[begin ARTICLE]

Antisuit Injunction

China’s Patent Injunction Report: Key Insights and Recommendations

The China Intellectual Property Research Society (中国知识产权研究会) (“CIPRS”), a national-level professional and academic organization that does not itself issue binding law, has released a new policy report titled An Empirical Study of Patent Injunction Rules in Chinese Judicial Practice and Recommendations for Institutional Improvement(《专利禁令规则在中国司法实践中的实证研究及制度完善建议》)(December 2025) (the “Report”).  The Report was authored by CIPRS together with representatives of China’s automotive industry, thereby reflecting both academic and patent implementers’ perspectives.

The Report addresses a familiar problem: automatic patent injunctions can be abused by non-practicing entities, licensors of method patents, and participants in complex technology markets, especially for standard-essential patents (SEPs).

The Report cites U.S. and other foreign experience, including eBay v. MercExchange (2006), and pre-eBay congressional testimony criticizing automatic injunctions in complex technology markets, as well as U.K.,  European practices (Huawei v. ZTE), including German case law.  Chinese cases such as Fujian Jinhua v. Micron, and Wuhan Jingyuan v. Fuji Kasei, are also discussed. The basic lesson that the Report draws from eBay is narrow but clear: a finding of infringement does not, by itself, justify injunctive relief.  Rather than adopting U.S. equitable relief doctrine, the Report reframes the solution to this purported problem in operational terms: if money can adequately solve the problem, do not shut down the product.  In the FRAND context, if monetary compensation (payment of a FRAND licensing fee) is feasible, an injunction should not be granted(原则上,若金钱补偿 [支付 FRAND 许可费] 可行,则不予支持禁令).  Injunctions would only remain available when a party refuses to pay a court-determined rate or acts in clear bad faith.

[end ARTICLE]
[begin DATASET SECTION]

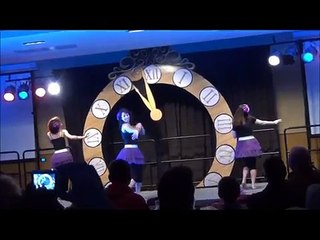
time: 10:58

[end DATASET SECTION]

TASK STATEMENT:
Reproduce, word for word and in full, the article above on China's patent injunction report.

COMPLETE OUTPUT:
Antisuit Injunction

China’s Patent Injunction Report: Key Insights and Recommendations

The China Intellectual Property Research Society (中国知识产权研究会) (“CIPRS”), a national-level professional and academic organization that does not itself issue binding law, has released a new policy report titled An Empirical Study of Patent Injunction Rules in Chinese Judicial Practice and Recommendations for Institutional Improvement(《专利禁令规则在中国司法实践中的实证研究及制度完善建议》)(December 2025) (the “Report”).  The Report was authored by CIPRS together with representatives of China’s automotive industry, thereby reflecting both academic and patent implementers’ perspectives.

The Report addresses a familiar problem: automatic patent injunctions can be abused by non-practicing entities, licensors of method patents, and participants in complex technology markets, especially for standard-essential patents (SEPs).

The Report cites U.S. and other foreign experience, including eBay v. MercExchange (2006), and pre-eBay congressional testimony criticizing automatic injunctions in complex technology markets, as well as U.K.,  European practices (Huawei v. ZTE), including German case law.  Chinese cases such as Fujian Jinhua v. Micron, and Wuhan Jingyuan v. Fuji Kasei, are also discussed. The basic lesson that the Report draws from eBay is narrow but clear: a finding of infringement does not, by itself, justify injunctive relief.  Rather than adopting U.S. equitable relief doctrine, the Report reframes the solution to this purported problem in operational terms: if money can adequately solve the problem, do not shut down the product.  In the FRAND context, if monetary compensation (payment of a FRAND licensing fee) is feasible, an injunction should not be granted(原则上,若金钱补偿 [支付 FRAND 许可费] 可行,则不予支持禁令).  Injunctions would only remain available when a party refuses to pay a court-determined rate or acts in clear bad faith.